Exercise directions: What is needed is an exact copy of the line with "Russia: Quarterly Economic" and all lines that follow it in the entries below, the last line included.

--- Records for this exercise Enclosed Below ---

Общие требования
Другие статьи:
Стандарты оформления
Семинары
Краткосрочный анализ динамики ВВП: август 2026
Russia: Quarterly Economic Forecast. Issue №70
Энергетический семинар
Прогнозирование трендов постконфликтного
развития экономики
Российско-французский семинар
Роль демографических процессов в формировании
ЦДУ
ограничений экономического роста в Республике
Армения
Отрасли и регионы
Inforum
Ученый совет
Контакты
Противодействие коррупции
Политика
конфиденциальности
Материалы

--- End of Enclosed Records for this exercise ---

Reply:
Russia: Quarterly Economic Forecast. Issue №70
Энергетический семинар
Прогнозирование трендов постконфликтного
развития экономики
Российско-французский семинар
Роль демографических процессов в формировании
ЦДУ
ограничений экономического роста в Республике
Армения
Отрасли и регионы
Inforum
Ученый совет
Контакты
Противодействие коррупции
Политика
конфиденциальности
Материалы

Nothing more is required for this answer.